Our parents instilled in us the importance of family.  Being together.  Finding time to enjoy as much life together as possible,  making these manifold gatherings the most precious of events of our lives.  As my dad's demise started looking like a dragster race to the finish line, my upbringing told me that I was to sit, as much as possible in the seat with he and mom.  Awkward and not seemingly efficient  it did seem to slow our progress to the finish line, a good thing.  My brother and/or I made it to every doctor appointment, (he living five and a half hour's drive away, me a scant one and a quarter).  We missed only one or two in the initial stages.  It seemed the natural thing to do even as these visits seemed to occur almost weekly toward the end.  When care transferred from hospital to palliative, home visits, dad's primary care was in their own hands supported by regular nurse visits.  Still, on occasion, there were outside doctor visits needed, but most care was home based, family supported care. It was good to watch he and mom take up the gauntlet of each challenging step as they forged together ahead toward the unknown.  It just felt right.  My brother Rick, mom, dad and I started thinking together, weighing out all the probable outcomes, the  challenges, the goals, the details all processed together as a family.  We again had numerous family times around the dinner table, mom, dad, Rick and I.  Countless times growing up now these focused primarily on the care of our beloved parents.

Praying and interacting with God, I frequently found myself asking Him what I should do.  I cherish His care and leading in my daily walk through this life. His answer?  "Honor your father and your mother".  This walk of faith requires diligent seeking, discernment, and contact with the King of Kings and Lord of Lords for the accomplishment of His challenges, unique in every situation.  As I have discovered the scriptures are chronicles that reveal the character and nature of God.  The word of God also shows what our human side of the  relationship looks like at various times as others walked, but the day to day in between details of life and living are absent.  What does it mean to honor your father and mother, exactly?  What does that or is that supposed to look like?
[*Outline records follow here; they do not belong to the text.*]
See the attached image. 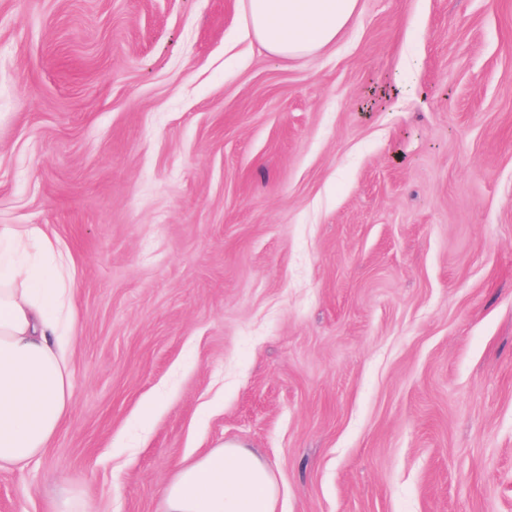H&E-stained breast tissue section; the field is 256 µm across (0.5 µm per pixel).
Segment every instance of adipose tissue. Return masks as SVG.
I'll return each mask as SVG.
<instances>
[{"label": "adipose tissue", "mask_w": 512, "mask_h": 512, "mask_svg": "<svg viewBox=\"0 0 512 512\" xmlns=\"http://www.w3.org/2000/svg\"><path fill=\"white\" fill-rule=\"evenodd\" d=\"M359 0H245L246 28L276 57L336 42ZM74 286L70 257L38 227L0 226V468L41 454L72 404L65 320ZM279 482L267 463L228 442L179 464L163 512H277Z\"/></svg>", "instance_id": "obj_1"}]
</instances>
For we Arii's, this all boils down to one thing.  Family.  Dad and mom filled their lives 'being there' for family.  Weddings, graduations, our band concerts, Boy Scouts and Cub Scouting activities, from beginning to end, nothing made dad and mom happier than being together with family.  Oh, and nothing made them happier than treating anyone they knew like family as well; inviting friends to participate with us or showing them the same Arii care that made everyone feel like family.
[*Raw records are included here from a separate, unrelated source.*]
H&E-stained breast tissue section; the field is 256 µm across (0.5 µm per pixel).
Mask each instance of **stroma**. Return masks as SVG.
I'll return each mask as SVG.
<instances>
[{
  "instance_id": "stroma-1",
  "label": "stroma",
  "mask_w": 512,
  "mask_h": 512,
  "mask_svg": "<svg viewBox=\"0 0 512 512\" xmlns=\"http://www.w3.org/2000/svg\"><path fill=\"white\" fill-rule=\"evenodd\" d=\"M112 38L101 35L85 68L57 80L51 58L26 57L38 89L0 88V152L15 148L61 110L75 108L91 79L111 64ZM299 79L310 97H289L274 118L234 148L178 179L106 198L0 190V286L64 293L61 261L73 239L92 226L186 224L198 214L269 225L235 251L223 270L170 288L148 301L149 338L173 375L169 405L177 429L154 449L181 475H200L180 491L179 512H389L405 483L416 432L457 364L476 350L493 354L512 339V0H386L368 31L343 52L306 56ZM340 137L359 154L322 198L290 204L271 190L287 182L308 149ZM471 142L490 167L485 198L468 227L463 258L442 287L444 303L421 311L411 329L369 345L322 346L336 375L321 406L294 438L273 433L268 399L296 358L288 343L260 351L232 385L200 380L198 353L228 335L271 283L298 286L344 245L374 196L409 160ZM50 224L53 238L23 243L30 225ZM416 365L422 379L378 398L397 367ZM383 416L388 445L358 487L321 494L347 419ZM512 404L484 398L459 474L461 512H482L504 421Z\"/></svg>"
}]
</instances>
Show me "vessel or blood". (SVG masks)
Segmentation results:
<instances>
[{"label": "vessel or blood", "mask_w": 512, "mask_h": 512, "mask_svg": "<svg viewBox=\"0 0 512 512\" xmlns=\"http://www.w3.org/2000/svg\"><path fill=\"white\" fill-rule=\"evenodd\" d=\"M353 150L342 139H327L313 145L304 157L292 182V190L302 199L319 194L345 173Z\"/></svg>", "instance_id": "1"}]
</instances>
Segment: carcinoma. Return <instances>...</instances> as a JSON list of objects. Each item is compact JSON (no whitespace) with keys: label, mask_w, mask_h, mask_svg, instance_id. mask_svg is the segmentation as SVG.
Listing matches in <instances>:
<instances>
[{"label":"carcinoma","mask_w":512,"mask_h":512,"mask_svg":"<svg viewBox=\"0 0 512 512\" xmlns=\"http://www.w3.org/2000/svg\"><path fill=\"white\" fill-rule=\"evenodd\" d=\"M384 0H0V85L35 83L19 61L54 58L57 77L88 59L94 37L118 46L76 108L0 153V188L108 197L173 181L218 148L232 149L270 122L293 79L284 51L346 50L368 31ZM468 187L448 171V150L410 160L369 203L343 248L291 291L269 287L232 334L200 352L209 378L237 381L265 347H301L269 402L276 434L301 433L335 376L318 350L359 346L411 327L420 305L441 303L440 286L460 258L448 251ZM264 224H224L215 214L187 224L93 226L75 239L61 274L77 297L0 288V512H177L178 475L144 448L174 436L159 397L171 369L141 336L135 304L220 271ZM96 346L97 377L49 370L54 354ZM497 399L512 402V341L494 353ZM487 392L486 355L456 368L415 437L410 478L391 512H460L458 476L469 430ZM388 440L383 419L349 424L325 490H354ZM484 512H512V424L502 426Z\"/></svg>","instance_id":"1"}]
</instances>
Scripture didn't tell us to go to dad's doctor appointments.  It didn't specifically instruct us to stop our lives, occasionally living with them for long periods of time during the difficult transitions.  It didn't instruct us how to also leave our parents to work things out as they have done so together for nearly six decades.  However, listening to the still, quiet voice of God and the Holy Spirit does.  Relying on the strength of our Lord in the details, sweet and challenging does.  Living a godly life has to do with "doing only what the Father wants us do."  This is accomplished is through a relationship with the Father.  The only way we can possibly honor our father and mother is found as we examine our relationship through their eyes.  The only way we can honor God is to examine relationships through His eyes.  When we are able to discern what is important, doing what is right in the sight of our Lord.  When I learn and do what is important to my wife, she will flourish.  When we learn and do what is important in the lives of our friends, they will flourish.  When we do what is important to our mother and father, they will flourish.  When we learn what is important to my God, all relationships in our lives will flourish.
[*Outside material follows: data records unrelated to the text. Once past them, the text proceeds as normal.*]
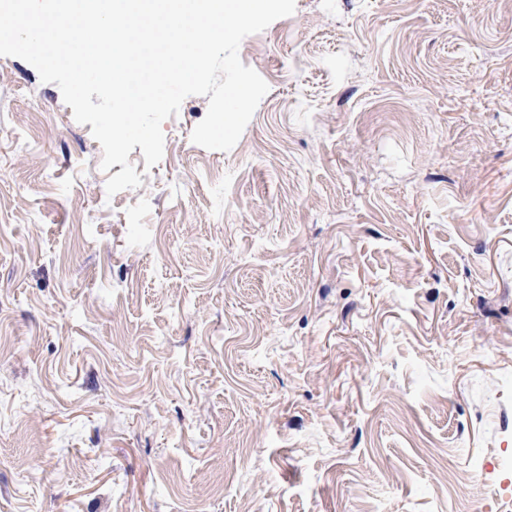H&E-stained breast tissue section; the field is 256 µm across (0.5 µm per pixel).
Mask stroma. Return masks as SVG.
Segmentation results:
<instances>
[{"label":"stroma","instance_id":"35a3bbf8","mask_svg":"<svg viewBox=\"0 0 512 512\" xmlns=\"http://www.w3.org/2000/svg\"><path fill=\"white\" fill-rule=\"evenodd\" d=\"M235 147L0 56V512H512V0H296Z\"/></svg>","mask_w":512,"mask_h":512}]
</instances>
A life is best lived as 'one who honors'.  My dad's passing, a week and a day ago, hits me hard from time to time.  I will always cherish the memory of his reaching out to me to hold my hand as the end drew near, his way of letting me know I got it right.  Honoring my father meant being together not only in the sweet times, also in the hard ones.  Honoring my dad means I have also one more thing to do; officiate his memorial by his request.  Dad passed the Arii torch to me and the shoes of this 5' 4" man seems impossible to fill.  God has made it clear to me.  As I honor my father, God will be honored as well.  What has been instilled in me by my heavenly Father and my earthly one as well will serve well as a testimony of both.

What has been started in me, with my father will be completed in me by my Heavenly Father.  It seems a daunting task.  Impossible without focusing on the legacy left me by my father, coupled with the grace and leading of my heavenly Father as well.  May we all live justly, love mercy and walk humbly with our God.